Another consideration is that a hike today only boosts lending rates by between 25 and 40 basis points, depending on what the banks do with their top-ups. Here the RBA’s Financial Stability Review, which was released yesterday, argued that the banks actually have no case to make top-ups. Net interest margins are at their highest levels since several years prior to the GFC while the banks’ return on equity and profitability are forecast to increase back to record levels.

Even assuming that the banks add on a full, say, 15 basis points, the headline mortgage rate will still only be 7.8 per cent. This is way below the 9.6 per cent peak reached in August 2008. Furthermore, the standard ‘discounted’ home loan rate will be a far lower 7.15 per cent. Since 1996, the headline mortgage rate has averaged 7.3 per cent. But discounted rates only emerged in the early 2000s, according to RBA data. This can hardly be described as super-tight policy.

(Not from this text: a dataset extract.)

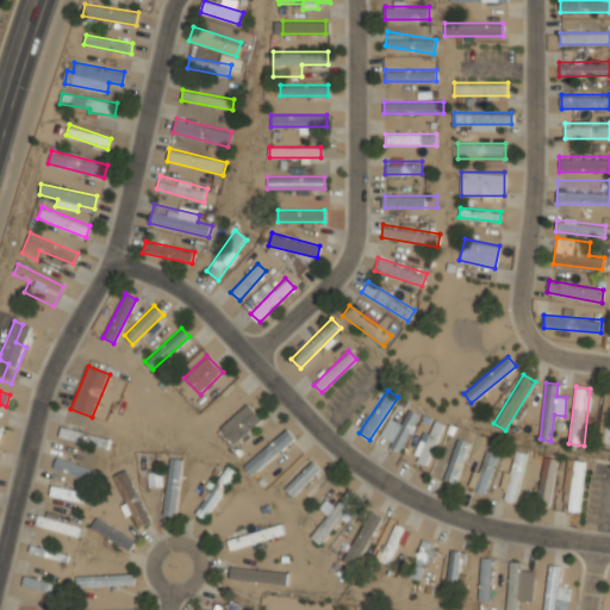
[(609,440),(609,392),(605,391),(598,441),(609,442),(609,440)]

We know that unemployment is falling towards the level beyond which wage pressures start re-asserting. And we know that the current government is unlikely to foster labour market flexibility. At 1.2 per cent, the last GDP print was well above the economy’s trend rate of growth. But GNI, which measures the total income realised by Australian residents, is rising much more rapidly than GDP, which implies that households will soon have the capacity to ramp up spending, should they be so disposed. After 160 basis points of rate increases since 2009, house price growth has flat-lined but housing credit growth is still increasing robustly at a rate above 7 per cent per annum.

The risk for the RBA is that if they delay their decision until November, and the CPI print is low for some reason, they will find it awfully difficult to rationalise moving again until the first quarter of 2010. This would give households an extra five months to build above-trend momentum alongside the resources sector. And throughout this time rates would have been sitting in a neutral position.

Another criticism of the go-October position is that the RBA will not want to have to ‘reverse-out’ a hike if there is some global calamity in the future. The argument here is that the RBA likes to smooth interest rates and is paranoid about making policy errors.

Yet based on its inflation record over the last four years, the RBA has made repeated policy errors by under-clubbing its CPI forecasts. A hike in October removes the risk of relying on the next inflation read and being potentially pushed to the sidelines until 2010.

If there is a future global catastrophe that forces the RBA to change course, history will presumably judge the RBA’s May hike a mistake too. Either way you look at it, the RBA is going to have to reverse out recent hikes.

The arguably more important point here is the question of the RBA’s inflation-fighting credibility. The evidence shows that since the mid 2000s the RBA has lost a grip on its 2-3 per cent through-the-cycle target. If this pattern persists, the RBA will do its central banking brand enormous damage.

As I have argued before, the RBA has an asymmetric response function: it should, all things being equal, prefer inflation to undershoot rather than overshoot its target. Delaying the decision until November once again runs the risk of the RBA getting behind the rate curve.